Jeremy Goldstein is regarded as one of the most experienced attorneys in New York when it comes to advising compensation committee and handling sensitive corporate transactions such as mergers and acquisitions, executive compensation, trade union disputes, and more. Jeremy Goldstein has worked for the law firm named Wachtell, Lipton, Rosen, and Katz before starting his firm by the name of Jeremy Goldstein and Associates LLC. Over the years, Jeremy Goldstein has handled many complicated lawsuits for his clients and helped with the merger of Duke Energy and Progress Energy, Verizon Wireless with Alltell Corporation, and more.
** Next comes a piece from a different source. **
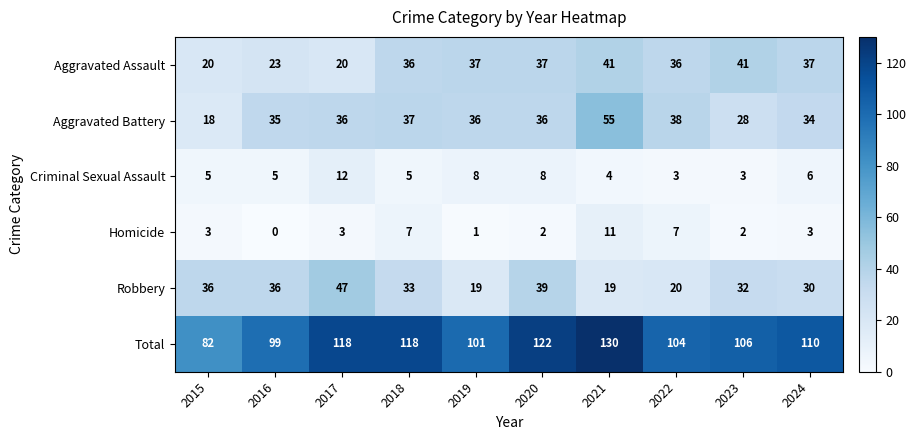

What is the spread (max minus min) of values at 2023?

104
The reputation of Jeremy Goldstein in the legal fraternity is very active and influential and is the to-go lawyer in the United States when it comes to corporate issues and lawsuits.
Jeremy Goldstein loves to share his knowledge and experience about the law with the legal fraternity and often writes about the sensitive issues in the world of law and corporate governance online. In one of the recent blogs, Jeremy Goldstein wrote about why most of the employees are not choosing stock options like earlier. He said that while it has the potential to increase the earnings considerably if the company does well, and the stock market soars, but there is a chance that the stock market might plunge as well. In such cases, the stock options become useless for the employees, who otherwise were banking on it.
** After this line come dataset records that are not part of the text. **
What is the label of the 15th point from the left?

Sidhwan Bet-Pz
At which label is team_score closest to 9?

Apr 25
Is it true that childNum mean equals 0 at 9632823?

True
It is for this reason, Jeremy Goldstein said that the companies should consider using the knockout option that would have a similar timeline for exercising as the conventional stock options, but if the prices of the stocks fall below the stipulated amount, it will become void. The knockout option would help the company to save its market capital and cheap buyout while also giving the much-needed safety to the employees, who are looking for security in their finances.